In Europe this socio-demographic and attitudinal divergence between the religious and the secular right is reflected in political voting behavior. Right-wing populist parties become increasingly secular in their policies and often perform best among irreligious voters, while Christian voters remain largely distanced. But in America, the old religious right seems to have entered an electoral pact with the new secular right.

From the side of the post-religious right, the benefits of such a pact are obvious. Its coalition has conservative Christians as junior partners, who provide a powerful financial and electoral resource, and a convenient fig-leaf of respectability. Meanwhile, crosses and crusader narratives are useful symbols for memes and demonstrations. But make no mistake, Christian conservatives are no longer the agenda setters in this new right. In this movement, participants do not embrace Christianity as the living, vibrant, universal, and increasingly diverse faith in Jesus Christ that the overwhelming majority of America’s churches practice today. Instead, the extreme form a secularized Christianism as a symbol of a white and masculine past was on display on January 6. Just like the Vikings, the crusaders, or the Confederacy, Christianism in this context is little more than an ethno-cultural identifier that is increasingly dissociated from Christian theological beliefs, Christian private ethics, or Christian institutions like the church.
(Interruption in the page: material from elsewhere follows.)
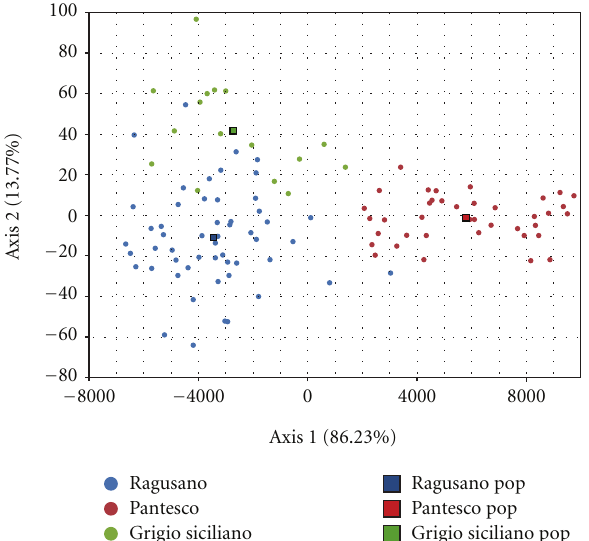
Figure 3: Plot of the correspondence analysis on allele frequencies of 13 loci of the three Sicilian donkey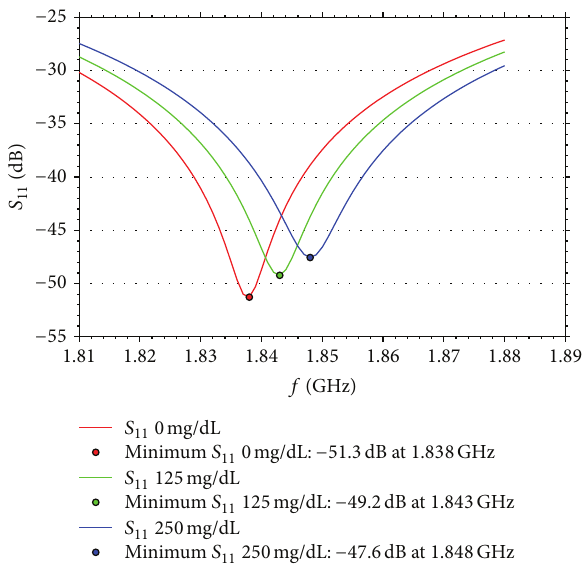
Figure 4: Computed 𝑆 11 of the sensor with container virtually filled with physiological saline [15] with different glucose concentrations.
Such a hollowed-out kitsch-Christianity is not very demanding. It allows one to tolerate or indulge in white nationalist resentment even if the Gospel is clear in its universalism; it allows one to make exceptions for the outrageous public behavior of a Donald Trump even if for decades the Christian right had called for higher standards of ethical behavior for politicians; it allows one to turn a deaf ear to clergy and faith leaders who increasingly and vehemently condemn the radical right. In this thinned-out version, secularized Christianism then also becomes compatible with conspiracy theories like QAnon, with white supremacist groups like the Proud Boys, the neo-pagan symbolism of shamans and Vikings, as well as with the slavery cause of the Confederacy. In fact, kitsch-Christianity finds much more inspiration from the pagan romanticism for a lost cause and death in glory, than by the Christian hope for redemption and life after death.

It is therefore not surprising that, even as they embrace the very ethics of unconstrained power that Christianity had sought to tame in pre-Christian Europe, QAnon conspiracy theorists, Proud Boys, and other far-right extremist were happy to parade Christian crosses and flags alongside Viking and neo-pagan imaginary during their storming of the Capitol.

What is more surprising, however, is that many serious Christians at the protests and elsewhere around the country seemed unbothered or even supportive of this idolatrous use of their faith. Many privately maintain that the alliance with Trumpist or even more radically right-wing politics is a necessary evil in exchange for a policy agenda that caters to their preferences with regards to abortion, gay marriage, and religious freedom. As Finbar Curtis has pointed out, in a way, by doing so many conservative Christians are doing exactly what many secular liberals have asked them to do for decades: they dissociate politics from private religious ethics and beliefs. However, in light of the deadly events at the Capitol, it might be worth considering whether they can still control the demons they have unleashed. In Johann Wolfgang von Goethe’s masterwork Faust, the protagonist, driven by a desire for earthly gains and power, enters a bargain with a bare-chested demonic creature wearing horns and animal skins that ends up costing him not his life but his soul. The QAnon shaman in the Capitol was certainly no Mephistopheles, yet a bargain with the brand of post-religious far-right politics that he has come to represent might entail a similar cost for America’s Christians.